[What you have to do] Repeat verbatim the lines of the data below, beginning with the line containing "left knee: (405, 352)" and continuing to the end.

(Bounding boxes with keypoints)
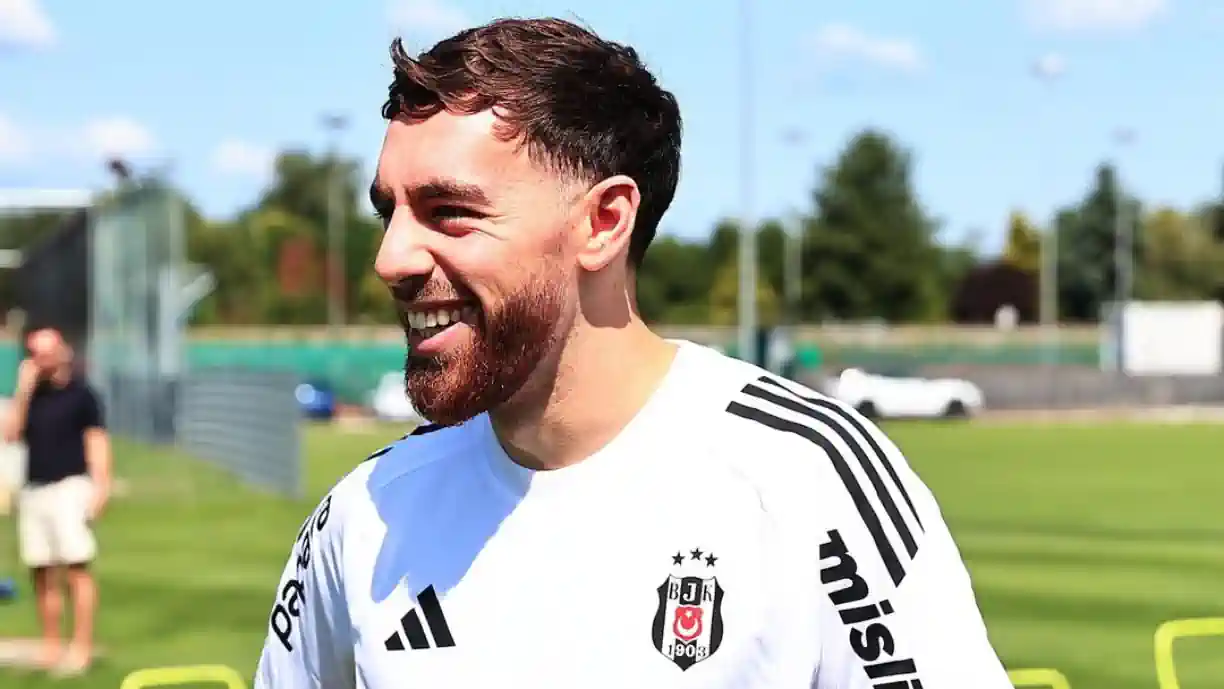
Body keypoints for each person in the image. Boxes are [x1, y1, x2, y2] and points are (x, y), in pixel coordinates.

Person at [254, 17, 1012, 689]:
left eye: (449, 211)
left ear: (604, 222)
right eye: (389, 213)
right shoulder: (365, 513)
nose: (391, 259)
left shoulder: (805, 479)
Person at [4, 328, 110, 676]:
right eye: (35, 353)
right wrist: (22, 390)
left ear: (62, 351)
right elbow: (11, 434)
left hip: (70, 487)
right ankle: (50, 645)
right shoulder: (31, 395)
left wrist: (102, 485)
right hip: (35, 488)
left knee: (76, 568)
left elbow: (96, 440)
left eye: (47, 352)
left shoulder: (82, 394)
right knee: (42, 572)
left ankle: (81, 646)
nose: (42, 360)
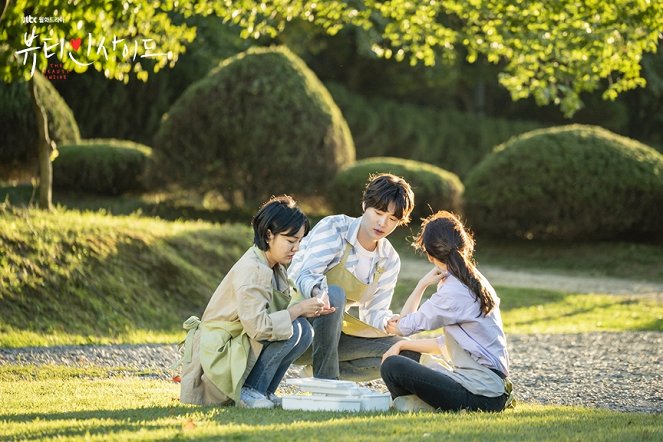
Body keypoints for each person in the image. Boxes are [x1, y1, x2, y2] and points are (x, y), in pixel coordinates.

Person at [178, 195, 332, 409]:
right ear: (269, 235)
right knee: (294, 328)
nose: (296, 248)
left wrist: (305, 310)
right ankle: (250, 390)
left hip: (240, 342)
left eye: (299, 241)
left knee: (304, 331)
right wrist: (297, 309)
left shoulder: (272, 265)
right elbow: (259, 328)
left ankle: (265, 390)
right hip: (221, 352)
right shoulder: (253, 269)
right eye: (290, 241)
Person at [381, 210, 513, 412]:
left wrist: (421, 285)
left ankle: (412, 405)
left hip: (482, 394)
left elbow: (403, 327)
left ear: (429, 253)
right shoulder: (472, 279)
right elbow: (445, 343)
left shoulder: (453, 291)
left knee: (393, 366)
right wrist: (401, 346)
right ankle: (416, 404)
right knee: (405, 352)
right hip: (484, 387)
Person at [288, 173, 416, 381]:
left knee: (405, 352)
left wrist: (387, 321)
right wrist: (319, 293)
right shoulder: (335, 228)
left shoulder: (388, 259)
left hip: (336, 335)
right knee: (335, 294)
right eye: (379, 212)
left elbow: (373, 312)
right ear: (365, 204)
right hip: (298, 329)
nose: (383, 223)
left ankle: (319, 370)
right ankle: (327, 382)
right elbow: (303, 274)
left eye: (392, 219)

[Expected answer]
left knee: (405, 352)
left wrist: (387, 321)
right wrist: (319, 293)
right shoulder: (335, 228)
left shoulder: (388, 259)
left hip: (336, 335)
right knee: (335, 294)
right eye: (379, 212)
left elbow: (373, 312)
right ear: (365, 204)
right hip: (298, 329)
nose: (383, 223)
left ankle: (319, 370)
right ankle: (327, 382)
right elbow: (303, 274)
left eye: (392, 219)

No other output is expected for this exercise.